Pour rentabiliser l’achat d’un foncier cher, les promoteurs - quand ils ne produisent pas des bureaux – construisent du logement très dense ou très cher, souvent en total décalage avec les besoins locaux.
Première victime : le logement social. « La situation est évidemment beaucoup plus grave pour les bailleurs sociaux qui ont du mal à sortir des opérations », témoigne l’ancienne ministre du logement Marie-Noëlle Lienemann, aujourd’hui présidente de la Fédération nationale des sociétés coopératives d’HLM. « Et c’est parfois la qualité de ce qui est produit qui en pâtit. »
Un des outils antispéculatifs mis en avant lors des débats du CNR logement est de dissocier le bâti et le foncier sur certains terrains en développant les baux réels et solidaires (BRS).
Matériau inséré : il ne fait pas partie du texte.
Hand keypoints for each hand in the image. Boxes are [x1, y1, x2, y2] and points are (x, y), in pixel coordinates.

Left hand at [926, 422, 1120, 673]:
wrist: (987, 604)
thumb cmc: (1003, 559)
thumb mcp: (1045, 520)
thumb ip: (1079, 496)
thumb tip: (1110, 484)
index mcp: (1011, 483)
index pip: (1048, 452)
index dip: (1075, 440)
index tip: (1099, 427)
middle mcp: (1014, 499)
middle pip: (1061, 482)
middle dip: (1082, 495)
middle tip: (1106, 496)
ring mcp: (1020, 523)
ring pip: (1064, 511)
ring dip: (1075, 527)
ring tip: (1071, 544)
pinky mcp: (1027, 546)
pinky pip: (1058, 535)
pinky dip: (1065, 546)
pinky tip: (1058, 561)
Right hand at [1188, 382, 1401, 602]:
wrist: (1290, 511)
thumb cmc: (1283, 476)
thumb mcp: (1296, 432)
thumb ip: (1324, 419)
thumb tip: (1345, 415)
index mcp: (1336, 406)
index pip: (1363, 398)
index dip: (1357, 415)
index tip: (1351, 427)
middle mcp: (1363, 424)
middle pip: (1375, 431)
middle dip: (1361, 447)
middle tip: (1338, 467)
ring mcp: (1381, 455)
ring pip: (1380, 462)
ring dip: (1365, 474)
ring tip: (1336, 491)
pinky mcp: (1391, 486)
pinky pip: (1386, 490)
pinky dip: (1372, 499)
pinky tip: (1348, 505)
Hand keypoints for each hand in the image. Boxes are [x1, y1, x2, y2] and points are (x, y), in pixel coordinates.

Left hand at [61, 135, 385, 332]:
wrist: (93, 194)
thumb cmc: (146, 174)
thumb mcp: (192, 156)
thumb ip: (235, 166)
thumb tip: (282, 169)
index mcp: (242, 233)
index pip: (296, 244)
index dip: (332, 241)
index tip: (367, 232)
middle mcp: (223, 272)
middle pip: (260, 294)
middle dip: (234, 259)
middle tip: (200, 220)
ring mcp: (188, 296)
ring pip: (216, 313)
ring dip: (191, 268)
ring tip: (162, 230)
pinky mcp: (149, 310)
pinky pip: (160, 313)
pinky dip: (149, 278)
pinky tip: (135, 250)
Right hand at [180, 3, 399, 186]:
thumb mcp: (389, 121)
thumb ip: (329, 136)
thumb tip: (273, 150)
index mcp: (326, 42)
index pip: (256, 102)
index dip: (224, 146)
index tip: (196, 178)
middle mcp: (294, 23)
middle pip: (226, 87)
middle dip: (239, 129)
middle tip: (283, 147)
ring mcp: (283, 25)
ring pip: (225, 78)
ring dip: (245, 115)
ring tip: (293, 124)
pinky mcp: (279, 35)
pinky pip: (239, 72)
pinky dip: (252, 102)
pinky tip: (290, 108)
Le mécanisme est simple : un organisme sans but lucratif et agréé par l’État achète des terrains et fait construire des logements. Seul le bâti est vendu – ce qui fait baisser de 30 % en moyenne le prix de vente. Les propriétaires, choisis sous condition de ressource, doivent en faire leur résidence principale et savent qu’à la revente leur plus-value sera limitée.
Créés par la loi Alur de 2016, les BRS rencontrent un certain succès mais sont encore très peu nombreux. Moins de mille ont déjà été commercialisés et un peu plus de dix mille sont aujourd’hui en construction.
Une proposition du CNR logement, et que Matignon devrait soutenir, est le rachat d’opérations immobilières bloquées pour les transformer en baux réels et solidaires. Le groupe de travail qui a planché sur « le pouvoir d’habiter » propose aussi un plan de rachat des passoires thermiques remises sur le marché, pour les rénover et les revendre en BRS .
Malgré le succès grandissant de cette formule, elle ne pourra pas, à elle seule, briser la bulle spéculative autour du foncier.
C’est pourquoi la question – longtemps taboue – d’un encadrement des prix du foncier fait aujourd’hui un quasi-consensus chez les acteurs du logement.
Dans un pays qui a sacralisé la propriété foncière depuis la Révolution française, envisager la moindre limitation du droit de propriété tient encore, pour beaucoup, de l’hérésie.
L’urgence sociale, écologique, implique pourtant plus que jamais de s’interroger sur le statut des sols qui ne peuvent être réduits à un bien comme un autre. Et encore moins comme un simple bien spéculatif.
Le gouvernement qui devait faire des annonces sur le logement ce mardi 9 mai, annonces une nouvelle fois reportées, ne pourra pas faire l’impasse sur ce sujet majeur.